◆ **SUPPLIED INFORMATION**
★ ★ ★

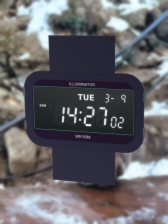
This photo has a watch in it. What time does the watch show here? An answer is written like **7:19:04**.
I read **14:27:02**
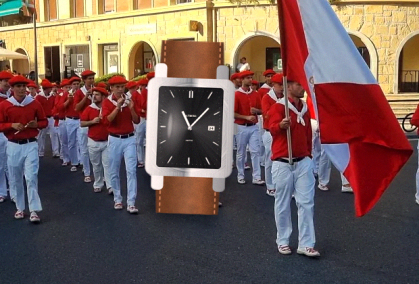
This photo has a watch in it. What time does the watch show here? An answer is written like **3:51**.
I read **11:07**
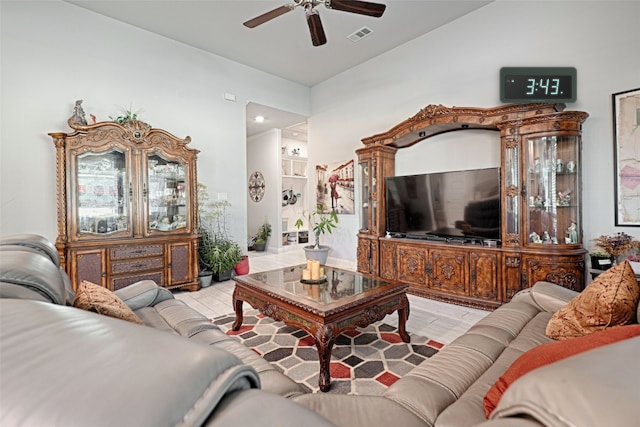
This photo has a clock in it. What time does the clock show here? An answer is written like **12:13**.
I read **3:43**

★ ★ ★

◆ **GIVEN REQUEST**
Transcribe the text of each item above word for word, omitting the pictures.

◆ **TASK ANSWER**
This photo has a watch in it. What time does the watch show here? An answer is written like **7:19:04**.
I read **14:27:02**
This photo has a watch in it. What time does the watch show here? An answer is written like **3:51**.
I read **11:07**
This photo has a clock in it. What time does the clock show here? An answer is written like **12:13**.
I read **3:43**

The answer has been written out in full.